Figure 1. (D) Growth curves of ES cells, iPS cells (iPS-MEF24, clones 2-1–4), and MEFs. 3 × 105 cells were passaged every 3 days into each well of six-well plates.
Cell. 2006 Aug 25;126(4):663-76. Takahashi K, Yamanaka S.

→この経緯は若山氏も認める。
・この細胞増殖率測定グラフは若山氏にも報告を行った。
→若山氏は、この実験は終わった事は報告されたが、内容は全く知らなかったと説明。

(評価)
[小保方氏について]
・この実験は行われた記録がない。
・小保方氏の勤務記録と照合して、Article Fig.5cの様に3日毎に測定が行われたと認められない。
・小保方氏は、細胞生物学の最も基礎となる細胞増殖率測定に必要な「細胞数の計測」という手技の原理と方法は理解し、最初はそれを行っていたが、途中からはコンフルエントになった状態の細胞数を10^7とみなし、計測を怠ったものと判断。
・小保方氏は植え継ぎ時に細胞数を正確に測定せずにArticle Fig.5cを作成していたが、そうであればこの図は細胞増殖率を測定したものとして全く意味を成さない。
・細胞の希釈率を1/5と説明したり、1/8〜1/16と説明したりしている。(説明があいまい)
・小保方氏1人で細胞数を計測し、細胞増殖グラフを作成した事を本人が認めている。

→※小保方氏による研究不正(捏造)として認定
*実験ノート等の記録が無かったが、代わりに勤務記録があったのでデータの捏造として認定できた。もし、勤務記録が無ければこれも不正認定ができなかった可能性がある。

[若山氏について]
・細胞増殖率測定のグラフ作成を小保方氏に提案した研究室主催者である。
・シニア研究者として小保方氏を指導監督すると共に、共同研究者としてデータの正当性、正確性について注意を払う必要があった。
※指導監督を怠り、データの正当性、正確性について検証することなく、この様な捏造を生じさせた事の責任は過失ではあるが重大。

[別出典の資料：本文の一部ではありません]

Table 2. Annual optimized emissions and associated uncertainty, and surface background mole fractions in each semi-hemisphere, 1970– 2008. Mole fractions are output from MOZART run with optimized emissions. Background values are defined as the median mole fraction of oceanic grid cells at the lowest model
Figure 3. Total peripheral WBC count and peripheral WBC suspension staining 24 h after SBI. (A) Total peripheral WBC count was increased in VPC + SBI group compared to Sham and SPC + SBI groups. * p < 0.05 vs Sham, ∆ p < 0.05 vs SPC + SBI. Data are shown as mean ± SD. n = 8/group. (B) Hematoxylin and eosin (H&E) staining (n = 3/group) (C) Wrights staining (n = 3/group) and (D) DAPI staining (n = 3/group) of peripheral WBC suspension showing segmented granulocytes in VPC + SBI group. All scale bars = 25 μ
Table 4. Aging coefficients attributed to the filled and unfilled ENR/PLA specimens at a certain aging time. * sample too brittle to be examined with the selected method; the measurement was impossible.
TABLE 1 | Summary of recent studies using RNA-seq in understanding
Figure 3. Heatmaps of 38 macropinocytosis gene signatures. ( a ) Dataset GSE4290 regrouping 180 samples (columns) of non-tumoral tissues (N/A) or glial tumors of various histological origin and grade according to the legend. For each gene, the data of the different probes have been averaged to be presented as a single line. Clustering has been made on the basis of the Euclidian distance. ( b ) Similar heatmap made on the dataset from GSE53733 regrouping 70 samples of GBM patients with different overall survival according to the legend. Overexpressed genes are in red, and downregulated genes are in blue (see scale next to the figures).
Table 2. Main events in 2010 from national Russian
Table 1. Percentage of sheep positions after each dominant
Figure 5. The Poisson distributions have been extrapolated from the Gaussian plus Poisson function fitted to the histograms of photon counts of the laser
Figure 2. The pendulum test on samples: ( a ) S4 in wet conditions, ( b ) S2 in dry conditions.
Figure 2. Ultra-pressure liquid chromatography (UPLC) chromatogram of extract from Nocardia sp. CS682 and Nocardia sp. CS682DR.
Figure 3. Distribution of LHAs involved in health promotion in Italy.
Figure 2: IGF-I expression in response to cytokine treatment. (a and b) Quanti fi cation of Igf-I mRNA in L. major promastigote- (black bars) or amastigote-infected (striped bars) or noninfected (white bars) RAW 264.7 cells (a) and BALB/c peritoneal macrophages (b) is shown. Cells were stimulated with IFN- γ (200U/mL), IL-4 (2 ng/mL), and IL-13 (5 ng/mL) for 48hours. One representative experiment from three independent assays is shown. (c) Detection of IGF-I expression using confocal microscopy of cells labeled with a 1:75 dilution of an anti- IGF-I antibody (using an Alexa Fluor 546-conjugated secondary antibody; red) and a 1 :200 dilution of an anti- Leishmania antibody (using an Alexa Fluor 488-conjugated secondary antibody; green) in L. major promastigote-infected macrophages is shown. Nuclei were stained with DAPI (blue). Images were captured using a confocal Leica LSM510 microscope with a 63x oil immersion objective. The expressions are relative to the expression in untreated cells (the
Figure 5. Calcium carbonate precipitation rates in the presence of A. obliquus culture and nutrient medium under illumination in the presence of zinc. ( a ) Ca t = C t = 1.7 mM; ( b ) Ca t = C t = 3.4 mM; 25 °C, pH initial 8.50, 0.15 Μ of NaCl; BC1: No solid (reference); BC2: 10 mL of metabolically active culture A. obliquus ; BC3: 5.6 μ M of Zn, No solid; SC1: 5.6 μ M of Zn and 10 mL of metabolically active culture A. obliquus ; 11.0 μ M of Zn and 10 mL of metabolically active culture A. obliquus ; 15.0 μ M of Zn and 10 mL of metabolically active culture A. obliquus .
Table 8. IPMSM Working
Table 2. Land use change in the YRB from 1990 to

2)Article Fig.2c ←不正認定(捏造)


Article Fig.2c DNA methylation study by bisulphite sequencing. Filled and open circles indicate methylated and non-methlylated CpG, respectively.
Bisulfite シーケンスによるDNAメチル化調査黒丸と白丸は、それぞれメチル化と非メチル化CpGを示している

・メチル化を示すいくつかの黒丸と白丸の整列に乱れがある。(Oct4-GFP+cellsのOct4 promoter)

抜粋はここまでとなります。